For publicly funded advice and legal services, as the latest research paper argues, the use of the findings from the survey data has shifted from informing government policy to being used to criticise it. In legal aid policy there is now, under the Legal Aid, Sentencing and Punishment of Offenders Act 2012, a very different system in which no attempt is made to deal with people’s clusters of problems by appropriate referral. The government only seems interested in assisting a person in a narrow set of circumstances, such as for the protection of a child, or when a person’s home is at immediate risk of repossession.
To a limited extent, official statistics can be helpful in demonstrating the trends in the types of cases going through the courts and tribunals system. For example, the latest figures from the Ministry of Justice, provided in Tribunals statistics quarterly (including employment tribunals and EAT): April to June 2013, show a 57 per cent increase in appeals relating to social security and child support compared with the same quarter in 2012. LAG would argue that this demonstrates the failure of the Department for Work and Pensions (DWP) in getting its decisions right at an earlier stage. Such statistics, though, can only show the cases that have made it into the legal system. They do not record the number of people who do nothing because of lack of access to legal and advice services, or other factors.

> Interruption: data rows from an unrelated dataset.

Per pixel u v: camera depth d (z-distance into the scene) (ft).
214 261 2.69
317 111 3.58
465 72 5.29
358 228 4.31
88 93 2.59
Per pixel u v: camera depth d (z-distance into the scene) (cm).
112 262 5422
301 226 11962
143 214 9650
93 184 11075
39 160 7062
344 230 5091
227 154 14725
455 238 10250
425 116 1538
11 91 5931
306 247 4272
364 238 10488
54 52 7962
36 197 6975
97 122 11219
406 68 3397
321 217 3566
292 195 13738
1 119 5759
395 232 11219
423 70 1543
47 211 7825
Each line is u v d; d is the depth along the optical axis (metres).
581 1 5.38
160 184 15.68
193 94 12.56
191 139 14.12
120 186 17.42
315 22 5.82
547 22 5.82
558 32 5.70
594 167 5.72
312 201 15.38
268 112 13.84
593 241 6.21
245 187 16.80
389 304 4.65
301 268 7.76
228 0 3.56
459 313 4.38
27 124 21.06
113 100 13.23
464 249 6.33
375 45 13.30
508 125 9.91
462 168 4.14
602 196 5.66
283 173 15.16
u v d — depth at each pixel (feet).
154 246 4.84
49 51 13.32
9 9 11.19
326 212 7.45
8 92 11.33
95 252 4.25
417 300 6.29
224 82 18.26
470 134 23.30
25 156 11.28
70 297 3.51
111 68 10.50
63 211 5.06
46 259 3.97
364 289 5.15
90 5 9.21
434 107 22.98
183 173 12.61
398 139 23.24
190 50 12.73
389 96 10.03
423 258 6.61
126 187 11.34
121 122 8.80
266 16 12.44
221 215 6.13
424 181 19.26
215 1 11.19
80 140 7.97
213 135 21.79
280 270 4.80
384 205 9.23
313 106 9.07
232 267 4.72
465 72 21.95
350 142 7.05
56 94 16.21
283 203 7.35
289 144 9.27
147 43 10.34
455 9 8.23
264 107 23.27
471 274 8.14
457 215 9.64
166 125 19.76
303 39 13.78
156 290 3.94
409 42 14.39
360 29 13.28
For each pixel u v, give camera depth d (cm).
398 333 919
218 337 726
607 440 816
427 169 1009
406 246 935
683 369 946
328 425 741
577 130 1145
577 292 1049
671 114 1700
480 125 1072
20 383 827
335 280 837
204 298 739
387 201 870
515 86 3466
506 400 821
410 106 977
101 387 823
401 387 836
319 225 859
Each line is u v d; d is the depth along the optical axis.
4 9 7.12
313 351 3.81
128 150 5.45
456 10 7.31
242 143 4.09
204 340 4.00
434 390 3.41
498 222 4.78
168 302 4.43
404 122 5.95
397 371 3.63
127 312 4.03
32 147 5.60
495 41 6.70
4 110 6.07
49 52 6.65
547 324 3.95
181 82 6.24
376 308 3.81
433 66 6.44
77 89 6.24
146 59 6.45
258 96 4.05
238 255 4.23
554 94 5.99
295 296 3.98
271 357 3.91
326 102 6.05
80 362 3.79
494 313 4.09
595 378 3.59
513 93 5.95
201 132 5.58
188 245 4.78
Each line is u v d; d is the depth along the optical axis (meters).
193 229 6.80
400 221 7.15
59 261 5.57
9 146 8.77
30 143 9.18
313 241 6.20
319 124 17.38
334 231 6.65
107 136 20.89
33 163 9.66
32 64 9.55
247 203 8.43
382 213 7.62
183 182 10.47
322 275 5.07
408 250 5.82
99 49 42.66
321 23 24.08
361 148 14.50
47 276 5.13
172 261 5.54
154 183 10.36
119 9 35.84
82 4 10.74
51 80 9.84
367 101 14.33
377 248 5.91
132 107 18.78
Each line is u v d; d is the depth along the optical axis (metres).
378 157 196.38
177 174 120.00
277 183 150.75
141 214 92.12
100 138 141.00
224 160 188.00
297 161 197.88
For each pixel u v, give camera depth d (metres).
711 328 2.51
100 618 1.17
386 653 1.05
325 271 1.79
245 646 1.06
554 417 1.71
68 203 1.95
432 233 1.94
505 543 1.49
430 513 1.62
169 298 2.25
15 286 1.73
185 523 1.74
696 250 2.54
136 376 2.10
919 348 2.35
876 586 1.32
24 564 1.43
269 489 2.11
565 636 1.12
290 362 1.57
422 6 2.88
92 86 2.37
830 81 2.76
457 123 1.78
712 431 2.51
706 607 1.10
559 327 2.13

Another problem with official statistics is that the government can seek to control or omit data for political reasons. Again, there is an example from social security law which illustrates this point: the DWP report Income related benefits: estimates of take-up in 2009–10 states that, in 2009/10, between £7.52bn and £12.31bn went unclaimed in income-related benefits. This was between 16 and 23 per cent of the total and, LAG would argue, represents a large number of people with potential justiciable problems. However, there are no up-to-date figures for unclaimed benefits because the government no longer publishes them.
The LSRC was a casualty of the government’s legal aid reforms and closed in April 2013. Fortunately, its work on surveying legal needs continues through the Centre for Empirical Legal Studies at University College London. This is important, as researchers can at least provide hard evidence about the everyday legal problems people face, and thereby help to convince the government of the need to create pathways for resolving them.